---------- DATA LISTING ----------
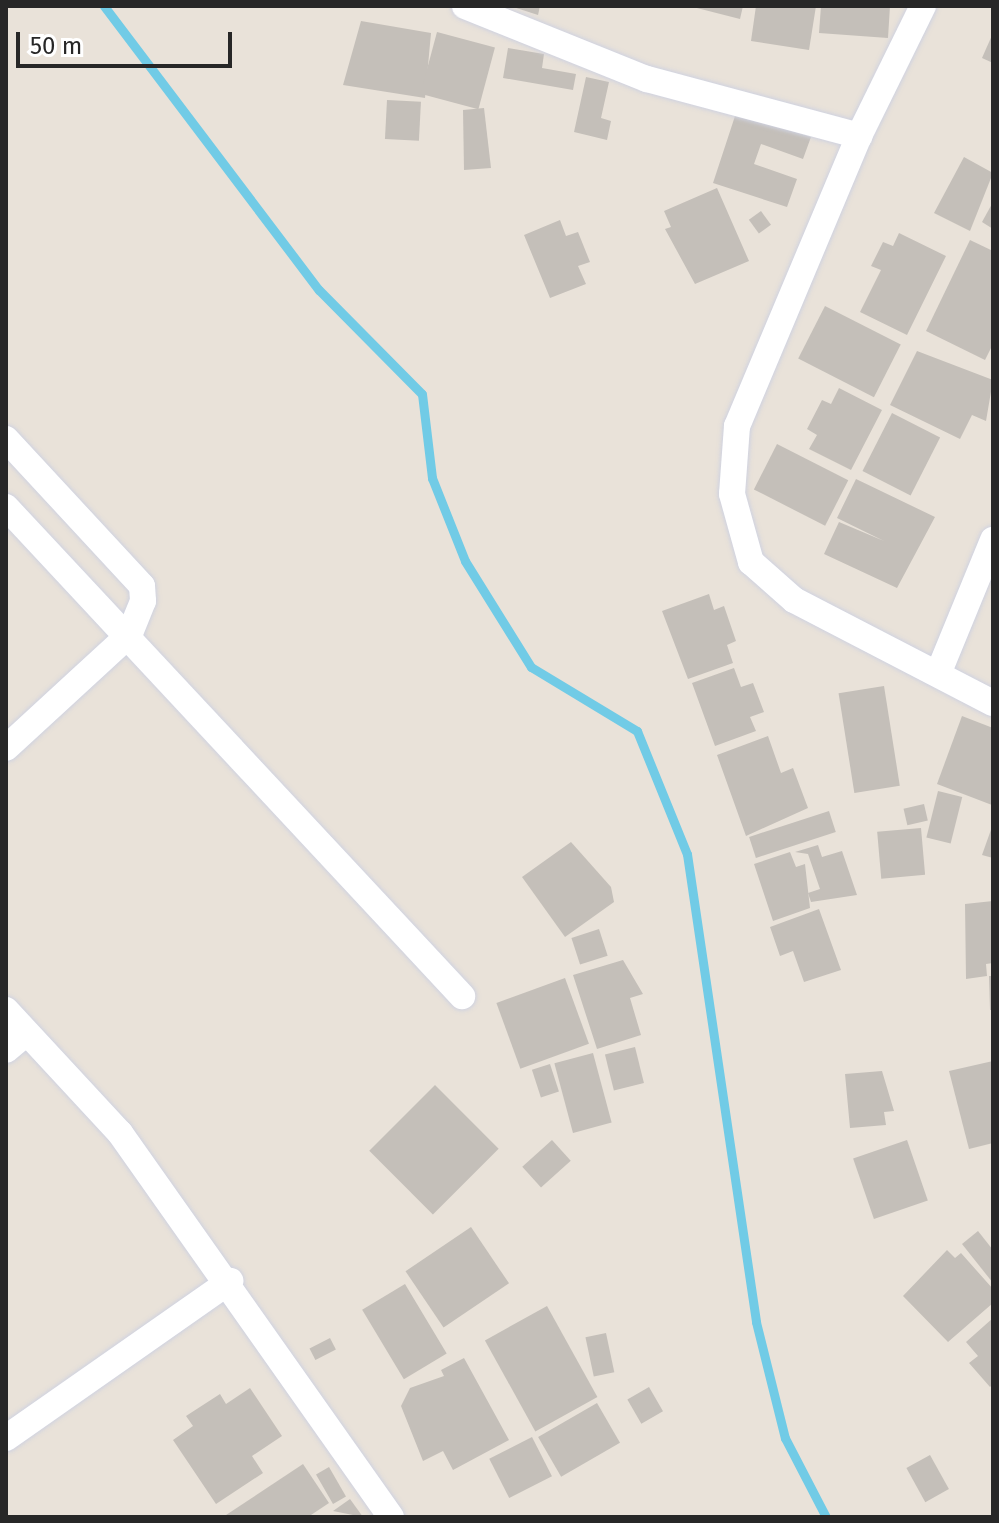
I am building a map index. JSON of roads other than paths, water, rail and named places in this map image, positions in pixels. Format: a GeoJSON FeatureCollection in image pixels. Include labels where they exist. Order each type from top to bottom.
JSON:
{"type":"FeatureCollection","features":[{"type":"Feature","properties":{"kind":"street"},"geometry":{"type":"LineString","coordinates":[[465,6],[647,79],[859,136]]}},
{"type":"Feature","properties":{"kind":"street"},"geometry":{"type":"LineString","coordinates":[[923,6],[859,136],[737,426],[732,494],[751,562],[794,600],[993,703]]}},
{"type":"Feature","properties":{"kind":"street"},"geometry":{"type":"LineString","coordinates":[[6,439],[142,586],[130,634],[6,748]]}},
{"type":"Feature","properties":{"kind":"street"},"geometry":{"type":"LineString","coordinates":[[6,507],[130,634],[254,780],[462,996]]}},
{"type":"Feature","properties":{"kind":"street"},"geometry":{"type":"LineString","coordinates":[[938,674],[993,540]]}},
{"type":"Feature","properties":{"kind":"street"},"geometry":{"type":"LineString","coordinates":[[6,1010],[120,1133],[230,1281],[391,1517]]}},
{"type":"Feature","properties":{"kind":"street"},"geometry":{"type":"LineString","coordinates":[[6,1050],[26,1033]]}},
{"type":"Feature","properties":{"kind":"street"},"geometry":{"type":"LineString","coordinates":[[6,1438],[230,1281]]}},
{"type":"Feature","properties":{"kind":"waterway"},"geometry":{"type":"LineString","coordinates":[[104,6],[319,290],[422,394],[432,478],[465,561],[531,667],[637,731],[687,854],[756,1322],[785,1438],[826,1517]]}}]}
----------
PROBLEM STATEMENT = Transcribe the listing exactly. Its images are to be omitted.

RESPONSE FOR THIS EXERCISE =
I am building a map index. JSON of roads other than paths, water, rail and named places in this map image, positions in pixels. Format: a GeoJSON FeatureCollection in image pixels. Include labels where they exist. Order each type from top to bottom.
JSON:
{"type":"FeatureCollection","features":[{"type":"Feature","properties":{"kind":"street"},"geometry":{"type":"LineString","coordinates":[[465,6],[647,79],[859,136]]}},
{"type":"Feature","properties":{"kind":"street"},"geometry":{"type":"LineString","coordinates":[[923,6],[859,136],[737,426],[732,494],[751,562],[794,600],[993,703]]}},
{"type":"Feature","properties":{"kind":"street"},"geometry":{"type":"LineString","coordinates":[[6,439],[142,586],[130,634],[6,748]]}},
{"type":"Feature","properties":{"kind":"street"},"geometry":{"type":"LineString","coordinates":[[6,507],[130,634],[254,780],[462,996]]}},
{"type":"Feature","properties":{"kind":"street"},"geometry":{"type":"LineString","coordinates":[[938,674],[993,540]]}},
{"type":"Feature","properties":{"kind":"street"},"geometry":{"type":"LineString","coordinates":[[6,1010],[120,1133],[230,1281],[391,1517]]}},
{"type":"Feature","properties":{"kind":"street"},"geometry":{"type":"LineString","coordinates":[[6,1050],[26,1033]]}},
{"type":"Feature","properties":{"kind":"street"},"geometry":{"type":"LineString","coordinates":[[6,1438],[230,1281]]}},
{"type":"Feature","properties":{"kind":"waterway"},"geometry":{"type":"LineString","coordinates":[[104,6],[319,290],[422,394],[432,478],[465,561],[531,667],[637,731],[687,854],[756,1322],[785,1438],[826,1517]]}}]}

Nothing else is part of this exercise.